== Data section ==
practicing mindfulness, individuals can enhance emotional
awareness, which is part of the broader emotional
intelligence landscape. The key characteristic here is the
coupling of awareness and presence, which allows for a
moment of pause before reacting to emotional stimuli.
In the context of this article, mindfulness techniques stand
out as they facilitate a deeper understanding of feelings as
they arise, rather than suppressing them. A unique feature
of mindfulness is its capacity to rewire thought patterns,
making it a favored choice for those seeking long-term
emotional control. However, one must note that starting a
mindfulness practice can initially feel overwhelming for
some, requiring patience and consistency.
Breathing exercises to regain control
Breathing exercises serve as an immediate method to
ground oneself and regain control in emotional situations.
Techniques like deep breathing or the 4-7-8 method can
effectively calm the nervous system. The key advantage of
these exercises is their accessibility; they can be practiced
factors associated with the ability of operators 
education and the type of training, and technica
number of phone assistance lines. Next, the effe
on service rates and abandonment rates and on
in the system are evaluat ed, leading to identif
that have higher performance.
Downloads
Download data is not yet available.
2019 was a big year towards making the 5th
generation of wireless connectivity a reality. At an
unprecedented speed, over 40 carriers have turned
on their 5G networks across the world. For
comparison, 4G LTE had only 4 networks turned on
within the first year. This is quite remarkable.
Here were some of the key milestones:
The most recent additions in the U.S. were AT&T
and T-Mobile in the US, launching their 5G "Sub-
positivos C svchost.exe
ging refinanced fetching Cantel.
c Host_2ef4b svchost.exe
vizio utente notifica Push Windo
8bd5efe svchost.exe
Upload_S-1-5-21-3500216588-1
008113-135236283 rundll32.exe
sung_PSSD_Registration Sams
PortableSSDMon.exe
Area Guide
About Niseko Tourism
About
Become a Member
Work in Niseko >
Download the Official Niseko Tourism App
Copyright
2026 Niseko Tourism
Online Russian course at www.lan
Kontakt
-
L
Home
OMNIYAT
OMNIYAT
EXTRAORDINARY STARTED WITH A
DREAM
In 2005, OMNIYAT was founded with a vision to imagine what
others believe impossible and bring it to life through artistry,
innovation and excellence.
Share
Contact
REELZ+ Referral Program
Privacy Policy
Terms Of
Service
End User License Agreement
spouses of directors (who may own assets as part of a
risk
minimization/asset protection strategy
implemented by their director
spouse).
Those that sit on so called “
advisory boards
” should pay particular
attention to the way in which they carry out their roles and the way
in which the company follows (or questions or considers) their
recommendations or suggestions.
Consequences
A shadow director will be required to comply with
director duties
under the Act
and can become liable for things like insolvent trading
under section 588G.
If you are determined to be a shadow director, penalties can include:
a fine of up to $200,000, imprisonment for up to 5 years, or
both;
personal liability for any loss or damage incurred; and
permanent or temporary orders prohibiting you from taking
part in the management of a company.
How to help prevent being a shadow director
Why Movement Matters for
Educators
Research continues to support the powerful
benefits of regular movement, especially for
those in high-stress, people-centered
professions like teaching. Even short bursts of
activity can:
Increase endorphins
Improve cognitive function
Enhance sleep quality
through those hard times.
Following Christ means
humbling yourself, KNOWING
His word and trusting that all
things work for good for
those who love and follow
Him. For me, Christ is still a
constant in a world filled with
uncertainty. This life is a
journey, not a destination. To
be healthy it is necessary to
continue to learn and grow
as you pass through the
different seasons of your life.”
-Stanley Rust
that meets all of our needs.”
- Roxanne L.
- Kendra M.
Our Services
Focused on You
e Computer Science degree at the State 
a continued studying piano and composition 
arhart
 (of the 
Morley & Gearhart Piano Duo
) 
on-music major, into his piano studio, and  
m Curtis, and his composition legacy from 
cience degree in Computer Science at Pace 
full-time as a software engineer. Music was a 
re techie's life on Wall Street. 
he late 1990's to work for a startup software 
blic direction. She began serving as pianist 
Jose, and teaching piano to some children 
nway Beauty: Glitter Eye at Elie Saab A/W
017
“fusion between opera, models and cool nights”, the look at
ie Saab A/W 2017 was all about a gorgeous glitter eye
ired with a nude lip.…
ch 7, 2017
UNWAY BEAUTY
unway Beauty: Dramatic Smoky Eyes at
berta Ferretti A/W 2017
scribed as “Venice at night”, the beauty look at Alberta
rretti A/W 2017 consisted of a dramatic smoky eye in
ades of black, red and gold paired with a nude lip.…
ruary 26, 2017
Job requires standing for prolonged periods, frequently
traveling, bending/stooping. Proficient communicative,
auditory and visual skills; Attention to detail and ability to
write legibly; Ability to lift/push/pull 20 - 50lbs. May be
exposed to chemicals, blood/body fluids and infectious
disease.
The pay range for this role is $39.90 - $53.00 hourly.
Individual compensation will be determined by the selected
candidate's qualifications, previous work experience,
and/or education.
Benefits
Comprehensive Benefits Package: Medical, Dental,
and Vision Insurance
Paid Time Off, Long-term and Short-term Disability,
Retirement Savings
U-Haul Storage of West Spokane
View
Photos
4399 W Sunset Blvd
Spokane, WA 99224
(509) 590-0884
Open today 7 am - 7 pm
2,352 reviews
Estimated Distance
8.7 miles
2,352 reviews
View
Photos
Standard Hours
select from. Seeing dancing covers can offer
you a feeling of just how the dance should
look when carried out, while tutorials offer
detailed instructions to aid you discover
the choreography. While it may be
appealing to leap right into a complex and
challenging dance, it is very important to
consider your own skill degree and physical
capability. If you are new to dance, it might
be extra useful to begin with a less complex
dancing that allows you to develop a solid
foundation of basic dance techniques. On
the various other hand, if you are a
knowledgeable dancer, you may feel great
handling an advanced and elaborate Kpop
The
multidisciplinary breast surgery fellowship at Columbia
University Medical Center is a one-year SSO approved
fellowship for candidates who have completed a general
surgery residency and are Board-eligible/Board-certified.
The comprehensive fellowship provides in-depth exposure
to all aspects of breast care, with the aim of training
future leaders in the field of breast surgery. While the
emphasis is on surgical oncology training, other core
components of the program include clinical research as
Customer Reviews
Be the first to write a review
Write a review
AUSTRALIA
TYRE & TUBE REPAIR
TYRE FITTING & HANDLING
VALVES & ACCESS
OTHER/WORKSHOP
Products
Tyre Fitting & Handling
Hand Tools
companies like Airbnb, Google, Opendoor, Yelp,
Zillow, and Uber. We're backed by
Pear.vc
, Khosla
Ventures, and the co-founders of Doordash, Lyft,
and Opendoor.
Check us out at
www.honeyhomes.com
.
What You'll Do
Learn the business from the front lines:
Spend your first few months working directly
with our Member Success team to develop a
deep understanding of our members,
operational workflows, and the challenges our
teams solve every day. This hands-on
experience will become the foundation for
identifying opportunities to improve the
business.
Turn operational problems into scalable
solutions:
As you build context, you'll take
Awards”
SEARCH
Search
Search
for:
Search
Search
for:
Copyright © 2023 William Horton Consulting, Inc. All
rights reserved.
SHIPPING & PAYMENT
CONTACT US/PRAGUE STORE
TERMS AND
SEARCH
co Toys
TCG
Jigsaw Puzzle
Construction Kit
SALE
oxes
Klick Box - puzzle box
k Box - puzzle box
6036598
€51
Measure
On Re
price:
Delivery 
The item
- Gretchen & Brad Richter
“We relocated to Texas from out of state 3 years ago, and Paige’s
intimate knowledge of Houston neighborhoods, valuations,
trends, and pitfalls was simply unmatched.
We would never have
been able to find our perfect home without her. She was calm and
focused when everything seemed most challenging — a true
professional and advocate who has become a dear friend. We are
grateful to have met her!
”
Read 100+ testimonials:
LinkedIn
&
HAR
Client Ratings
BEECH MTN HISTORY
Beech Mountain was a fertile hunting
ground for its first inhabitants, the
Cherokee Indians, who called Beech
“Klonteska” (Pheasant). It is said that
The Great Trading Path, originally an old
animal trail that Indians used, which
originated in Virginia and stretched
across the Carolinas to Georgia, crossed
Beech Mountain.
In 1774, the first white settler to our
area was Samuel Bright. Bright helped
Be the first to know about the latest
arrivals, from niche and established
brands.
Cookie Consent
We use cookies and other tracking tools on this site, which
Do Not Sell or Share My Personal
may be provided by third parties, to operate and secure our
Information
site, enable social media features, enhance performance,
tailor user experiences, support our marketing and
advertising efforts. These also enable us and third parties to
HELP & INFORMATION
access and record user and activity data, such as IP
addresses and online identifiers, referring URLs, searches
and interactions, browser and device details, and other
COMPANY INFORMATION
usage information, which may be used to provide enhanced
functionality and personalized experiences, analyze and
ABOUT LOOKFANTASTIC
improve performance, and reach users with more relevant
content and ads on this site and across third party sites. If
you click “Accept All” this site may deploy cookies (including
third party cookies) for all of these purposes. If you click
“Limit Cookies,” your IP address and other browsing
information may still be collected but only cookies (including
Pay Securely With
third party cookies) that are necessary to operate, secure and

== Exercise requirements ==
Check each line of the entries above for the string "operate", and return those that contain it.

== Answer space ==
may be provided by third parties, to operate and secure our
third party cookies) that are necessary to operate, secure and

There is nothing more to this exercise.